Lire la chronique d' Amid Faljaoui Amid Faljaoui, directeur des magazines francophones de Roularta.

Et si nous parlions d’une autre guerre que celle qui se déroule en ce moment en Ukraine. Si je vous parlais d’une guerre froide, invisible, que livrent les États-Unis à la Chine, et avec la complicité de l’Europe. Cette guerre, c’est celle des puces comme diraient les Américains.

Pour l’heure les Américains font tout – absolument tout – pour attirer, sur leur territoire, des équipementiers qui fabriquent des puces. Pour y arriver, les Américains ont mis en place un plan de 52 milliards de dollars pour convaincre ces sociétés, notamment taïwanaises, de venir fabriquer leurs puces dernière génération sur le sol américain. En même temps, comme dirait Macron, ces mêmes Américains font tout pour ralentir les progrès de la Chine en matière de puces. Comment ? Mais le plus simplement du monde : en interdisant ou en limitant les exportations des technologies occidentales vers la Chine. Les Américains ont même réussi à convaincre les Pays-Bas et le Japon à les rejoindre dans ce combat contre la Chine. Là encore, ces deux pays ont chez eux deux équipementiers clés en matière de fabrication de puces électroniques dernière génération. L’administration de Joe Biden a vite compris qu’il ne servait à rien de mettre une forme d’embargo sur la Chine, si son rival peut aller se servir aux Pays-Bas ou au Japon. Joe Biden a donc réussi à convaincre ces deux pays à le rejoindre dans sa guerre froide contre la Chine.

En fait, cette compétition entre les deux grandes puissances mondiales n’est pas nouvelle, mais elle a été accélérée par le covid et par l’invasion russe en Ukraine. Le covid, parce qu’avec la désorganisation que ce virus a provoquée sur les chaînes d’approvisionnement, cela a rappelé aux Américains que sans puces – donc sans semi-conducteurs – leur industrie automobile tournait au ralenti. L’invasion de l’Ukraine a aussi rappelé aux députés américains qu’une seule société – du nom de TSMC – produisait la majeure partie des puces mondiales, et, manque de pot, cette société est installée à Taïwan, une île dont les Chinois veulent prendre le contrôle. D’où l’appel du pied de Joe Biden à cette société pour qu’elle vienne ouvrir une usine de puces avancées sur le sol américain.

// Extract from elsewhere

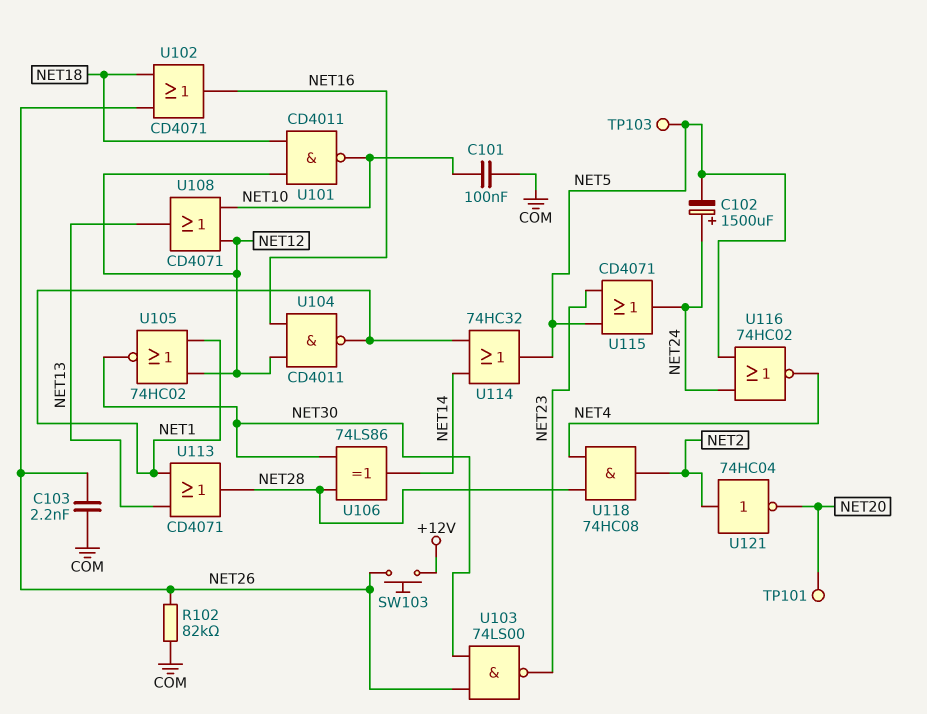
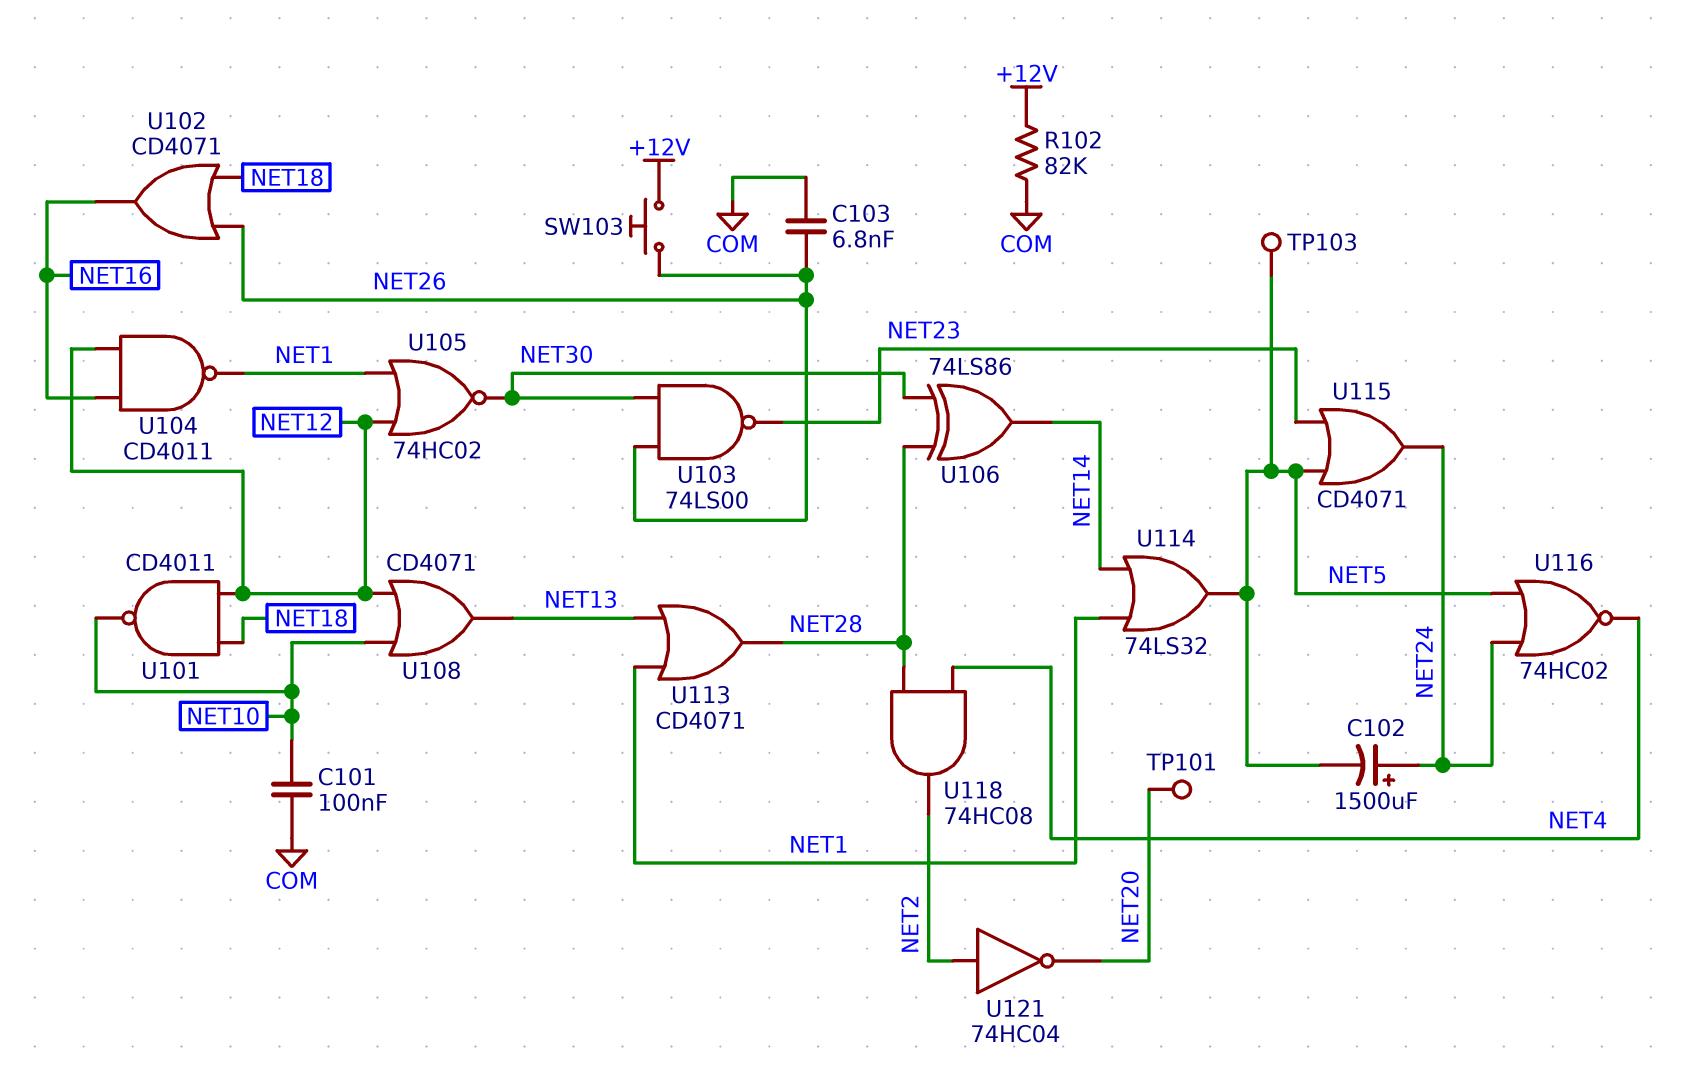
C103: 2.2nF (COM, NET26) -> 6.8nF (COM, NET26)
R102: 82k (COM, NET26) -> 82k (+12V, COM)
U114: OR 74HC32 (in NET1, in NET14, out NET5) -> OR 74LS32 (in NET1, in NET14, out NET5)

En fait, les Américains, comme les Européens, se sont bien réveillés avec le covid et la guerre en Ukraine. Ils ont compris que sans puces, pas d’armée sophistiquée, pas d’automobile qui roule, pas de smartphone qui fonctionne et pas d’avion qui décolle. En réalité, les Américains, sans le dire, veulent priver la Chine d’oxygène digital. Bien sûr, les Chinois auront encore accès aux semi-conducteurs, mais uniquement les puces de l’ancienne génération, tandis que les États-Unis vont tenter de garder une longueur d’avance sur leur rival systémique.

Au fond, ce que font de manière brutale les Américains, c’est interdire “à la Chine de monter en compétences” comme le reconnaît Chris Miller, auteur du livre “chip war”. Selon lui, Joe Biden a peur que les Chinois puissent produire des machines capables “d’entraîner des intelligences artificielles qui pourraient être utilisées à des fins d’espionnage, de piratage ou pour perfectionner leur système militaire”.

La guerre en Ukraine était une surprise, aujourd’hui, elle est devenue cyniquement une donnée parmi d’autres sur l’échiquier mondial. En revanche, cette guerre froide que se livrent États-Unis et Chine pour la maîtrise des puces électroniques est sous le radar des grands médias, elle est invisible, car elle ne fait aucun mort, donc ne suscite aucune émotion. Dommage pour cet angle mort, car l’invisible a parfois encore plus d’impact que ce qui est visible.